Emma werd na het vertrek van haar beide huisgenoten opgenomen in het Joodse rusthuis Hannah, in Oss. Dit tehuis werd  gerund voor en door Joden in het woonhuis van huisarts Frank. Zijn vrouw en dokter Margaret Danby zwaaiden de scepter. Het aantal mensen dat verzorging nodig had werd steeds groter en dat gaf enkele jonge mensen de kans om als pseudo “verpleger” in ieder geval tijdelijk gevrijwaard te blijven van deportatie. Er werd zelfs een dependance van het rusthuis ingericht, verderop in Oss.

 

Maar dan, in het begin van 1943, ontstaat in het rusthuis grote spanning. Het huis zou gevorderd gaan worden door een Duitse instantie en het was onduidelijk wat er met het personeel en de bewoners zou gebeuren. Dokter Danby had zo haar eigen tactiek om haar patiënten en personeel zo lang mogelijk uit handen van de bezetter te houden.

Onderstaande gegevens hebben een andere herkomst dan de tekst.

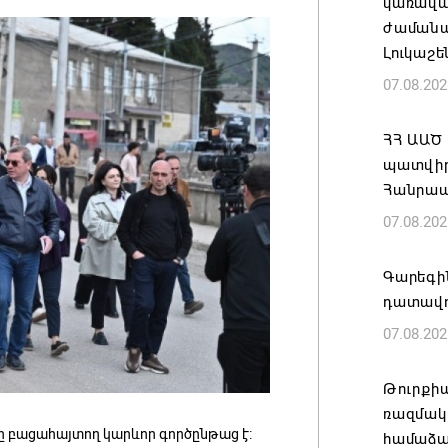
կառավա
ժամանակ
Լուկաշե
07.08.202
ՀՀ ԱԱԾ
պատվիրա
Հանրապ
07.08.202
Գարեգին
դատավո
07.08.202
Թուրքի
ռազմակ
 բացահայտող կարևոր գործընթաց է։
համաձա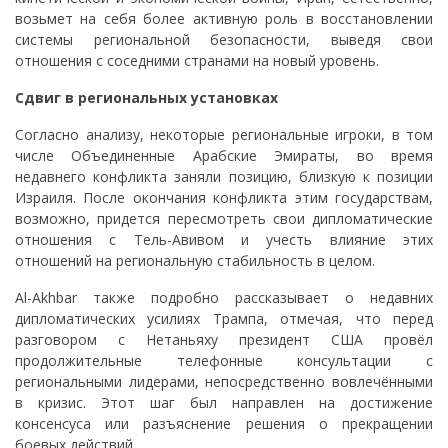
возьмет на себя более активную роль в восстановлении
системы региональной безопасности, выведя свои
отношения с соседними странами на новый уровень.
Сдвиг в региональных установках
Согласно анализу, некоторые региональные игроки, в том
числе Объединенные Арабские Эмираты, во время
недавнего конфликта заняли позицию, близкую к позиции
Израиля. После окончания конфликта этим государствам,
возможно, придется пересмотреть свои дипломатические
отношения с Тель-Авивом и учесть влияние этих
отношений на региональную стабильность в целом.
Al-Akhbar также подробно рассказывает о недавних
дипломатических усилиях Трампа, отмечая, что перед
разговором с Нетаньяху президент США провёл
продолжительные телефонные консультации с
региональными лидерами, непосредственно вовлечёнными
в кризис. Этот шаг был направлен на достижение
консенсуса или разъяснение решения о прекращении
боевых действий.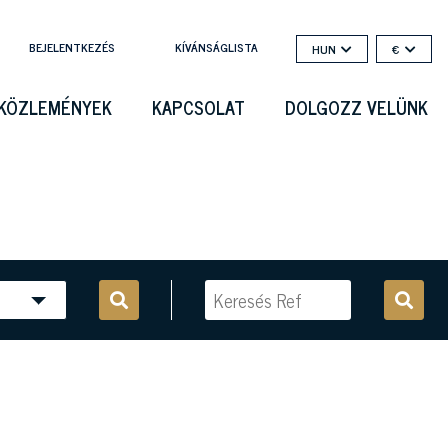
BEJELENTKEZÉS
KÍVÁNSÁGLISTA
HUN
€
KÖZLEMÉNYEK
KAPCSOLAT
DOLGOZZ VELÜNK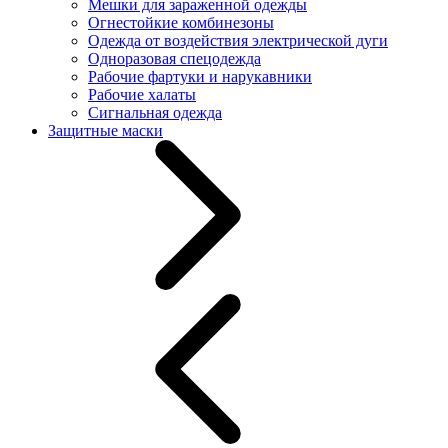
Мешки для зараженной одежды
Огнестойкие комбинезоны
Одежда от воздействия электрической дуги
Одноразовая спецодежда
Рабочие фартуки и нарукавники
Рабочие халаты
Сигнальная одежда
Защитные маски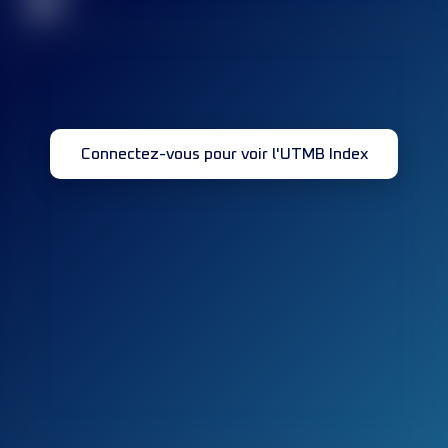
32
Connectez-vous pour voir l'UTMB Index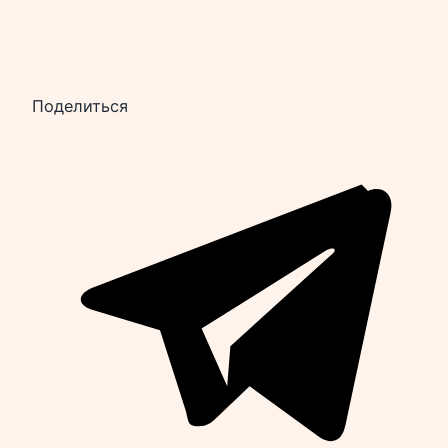
Поделиться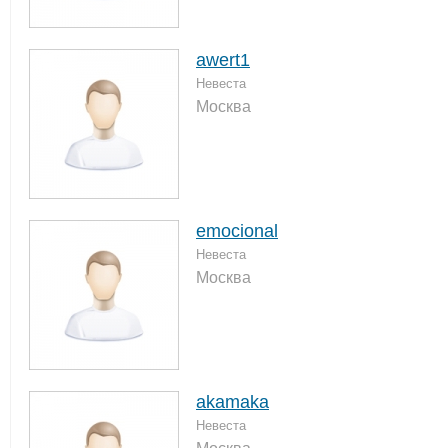
awert1
Невеста
Москва
emocional
Невеста
Москва
akamaka
Невеста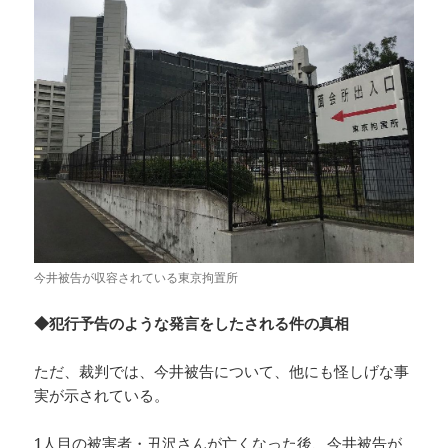
今井被告が収容されている東京拘置所
◆犯行予告のような発言をしたされる件の真相
ただ、裁判では、今井被告について、他にも怪しげな事
実が示されている。
1人目の被害者・丑沢さんが亡くなった後、今井被告が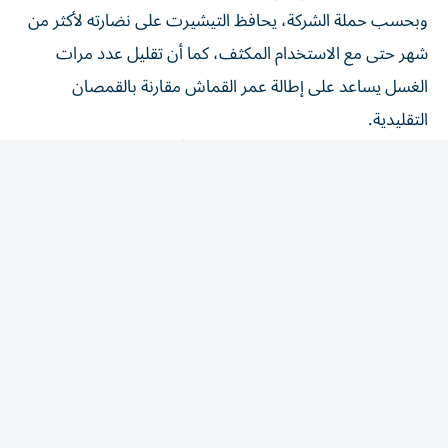
وبحسب حملة الشركة، يحافظ التيشيرت على نضارته لأكثر من
شهر حتى مع الاستخدام المكثف، كما أن تقليل عدد مرات
الغسل يساعد على إطالة عمر القماش مقارنة بالقمصان
التقليدية.
يبلغ سعر الإصدار الجديد نحو 79 دولاراً، وتقول الشركة إنه
يعادل سبعة قمصان عادية من حيث مدة الاستخدام. ومن
المقرر أن يبدأ إطلاقه في أوائل نوفمبر باللون الأسود، على أن
تتوفر لاحقاً ألوان أخرى تشمل الأزرق الداكن، والعنابي، والأخضر
الداكن.
كما توفر الشركة خيارات أقل سعراً، من بينها إصدار بقيمة 39
دولاراً، يحافظ على الانتعاش لمدة تصل إلى ثلاثة أيام من
الاستخدام المكثف، وإصدار قياسي يمكنه مقاومة الروائح لمدة
تصل إلى 14 يوماً من دون غسل.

Voor hun huizen en de twee rusthuizen plaatste ze borden met daarop de tekst ‘Scharlach’, dat betekent roodvonk. De Duitsers waren doodsbenauwd voor besmettelijke ziekten en daardoor kregen de bewoners nog enig respijt.

 

Emma kreeg, waarschijnlijk ook in het begin van 1943, onderduik bij landbouwer Aalbert van Schutterhoef en zijn vrouw Anna in Oensel, een buurtschap in de Bommelerwaard, ten oosten van Zaltbommel. Hun dochtertje Wien noemde Emma Omaatje. Niet lang nadat Emma bij de Van Schutterhoefjes was ingetrokken, werd ze ziek. Ze werd medisch behandeld door een betrouwbare huisarts. Maar desondanks overleed Emma op 1 mei 1943. Ze was 76 jaar. Toen zaten haar onderduikgevers dus met een onverklaarbaar lijk. Emma’s stoffelijk overschot werd daarom begraven in een kist van ruwe houten planken, op het land achter het boerderijtje. Haar medicijnen werden met haar mee begraven, zodat na de oorlog duidelijk zou zijn dat Emma aan een natuurlijke doodsoorzaak overleden was én dat ze medische zorg had gekregen. Pas na de bevrijding kon Aalbert Emma’s overlijden officieel aangeven. Dat deed hij in mei 1945. Vier maanden later werd Emma herbegraven op de joodse begraafplaats in te Schijndel, naast haar echtgenoot Simon.  

 

Emma is 76 jaar geworden. Alida werd 58 en Erna 48 jaar.